Class WassersteinLoss<T>
- Namespace
- AiDotNet.LossFunctions
- Assembly
- AiDotNet.dll
Implements the Wasserstein loss function used in Wasserstein Generative Adversarial Networks (WGAN).
public class WassersteinLoss<T> : LossFunctionBase<T>, ILossFunction<T>Type Parameters
TThe numeric type used for calculations (e.g., float, double).
- Inheritance
-
WassersteinLoss<T>
- Implements
- Inherited Members
- Extension Methods
Remarks
The Wasserstein loss (also known as Earth Mover's Distance loss) measures the distance between two probability distributions. In the context of GANs, it provides a meaningful gradient signal even when the discriminator (critic) is well-trained.
Mathematical Formula:
- Loss = mean(predicted * label)
- Where label is +1 for real samples, -1 for fake samples
- The critic aims to maximize E[critic(real)] - E[critic(fake)]
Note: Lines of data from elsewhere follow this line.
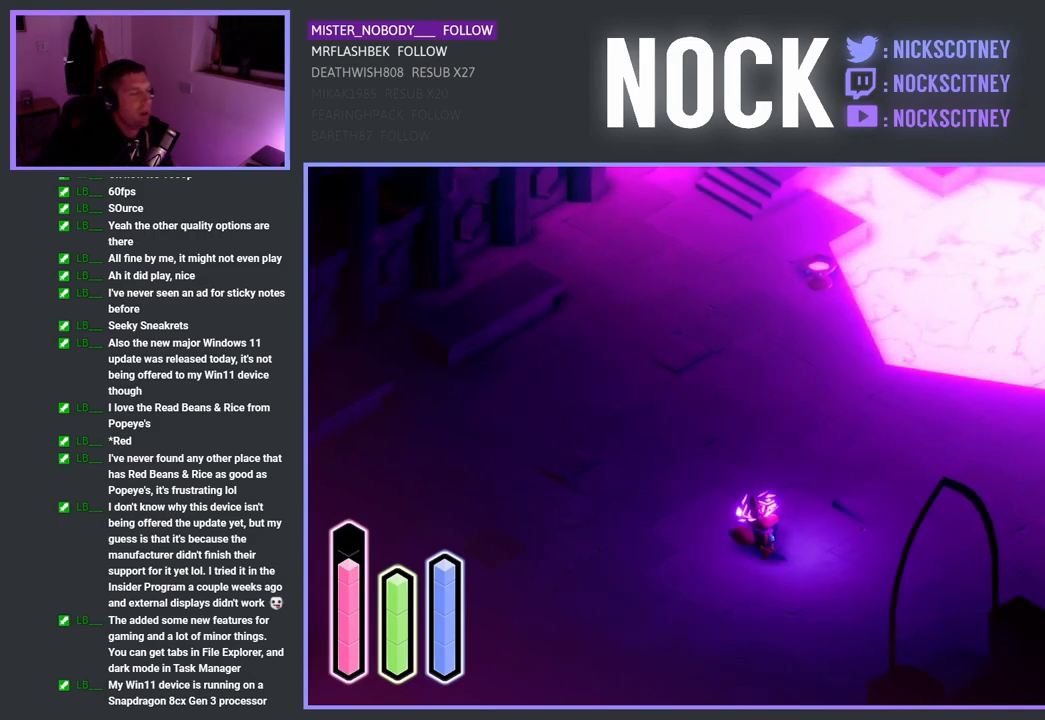
{"buttons": [], "left_stick": "center", "right_stick": "center", "events": []}
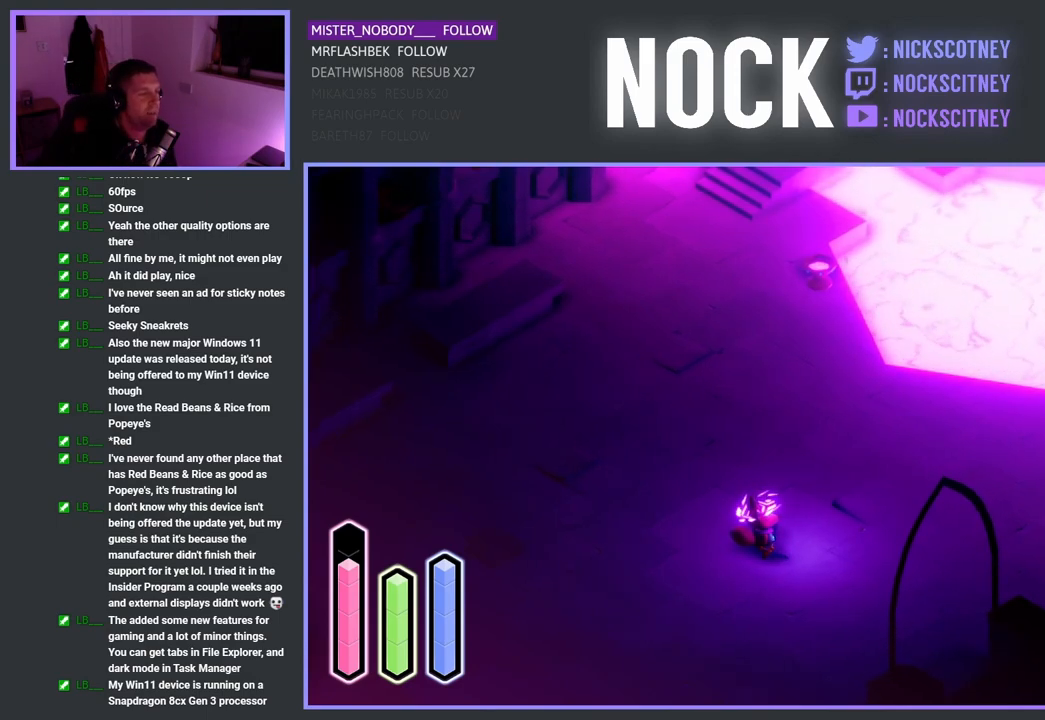
{"buttons": [], "left_stick": "center", "right_stick": "center", "events": []}
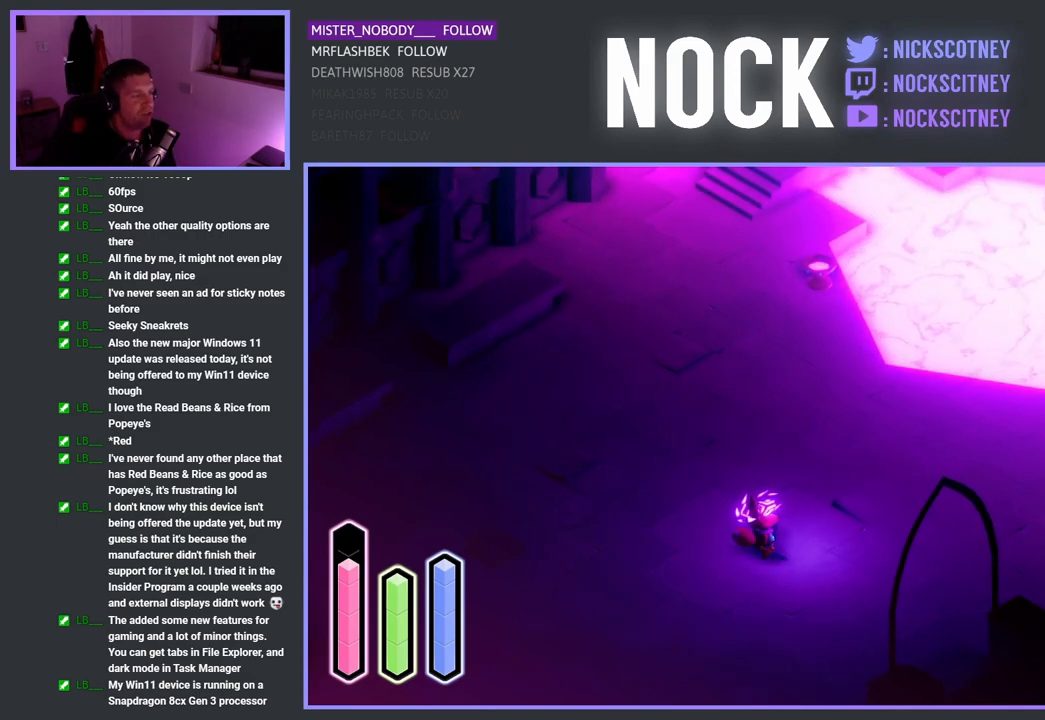
{"buttons": [], "left_stick": "center", "right_stick": "center", "events": []}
For Beginners: Wasserstein loss is a special way to measure how different two groups of data are.
Why use Wasserstein loss instead of regular binary cross-entropy?
- More stable training - gradients don't vanish when the critic is confident
- The loss value correlates with image quality - lower loss means better images
- No mode collapse - the generator doesn't get stuck producing the same output
- Can train the critic to convergence without breaking training
How it works:
- For real images, we want the critic to output high scores (label = +1)
- For fake images, we want the critic to output low scores (label = -1)
- The loss is simply the average of (score * label)
- A well-trained critic gives positive scores to real images and negative scores to fakes
Reference: Arjovsky et al., "Wasserstein GAN" (2017)
Methods
CalculateDerivative(Vector<T>, Vector<T>)
Calculates the derivative of the Wasserstein loss function.
public override Vector<T> CalculateDerivative(Vector<T> predicted, Vector<T> actual)Parameters
predictedVector<T>The critic's output scores for each sample.
actualVector<T>The labels: +1 for real samples, -1 for fake samples.
Returns
- Vector<T>
A vector containing the derivatives of the Wasserstein loss for each prediction.
Remarks
The derivative of the Wasserstein loss with respect to the predicted scores is simply the negative of the labels (after accounting for the mean).
Mathematical Derivation:
- Loss = -mean(predicted * actual) = -(1/n) * sum(predicted_i * actual_i)
- dLoss/d(predicted_i) = -actual_i / n
For Beginners: The derivative tells the network which direction to adjust.
For a real sample (label = +1):
- Derivative is negative, so increasing the score decreases the loss
- This pushes the critic to give higher scores to real images
For a fake sample (label = -1):
- Derivative is positive, so decreasing the score decreases the loss
- This pushes the critic to give lower scores to fake images
CalculateLoss(Vector<T>, Vector<T>)
Calculates the Wasserstein loss between predicted critic scores and labels.
public override T CalculateLoss(Vector<T> predicted, Vector<T> actual)Parameters
predictedVector<T>The critic's output scores for each sample.
actualVector<T>The labels: +1 for real samples, -1 for fake samples.
Returns
- T
The mean Wasserstein loss across all samples.
Remarks
The loss is computed as the negative mean of (predicted * actual), which means:
- For real samples (label=+1): we want high predicted scores
- For fake samples (label=-1): we want low predicted scores
For Beginners: This computes how well the critic is doing at telling real from fake.
Example:
- Real image, critic outputs +5, label is +1: contributes +5 (good!)
- Fake image, critic outputs -3, label is -1: contributes +3 (good!)
- Real image, critic outputs -2, label is +1: contributes -2 (bad!)
The loss is negated so that minimizing the loss = maximizing the Wasserstein distance.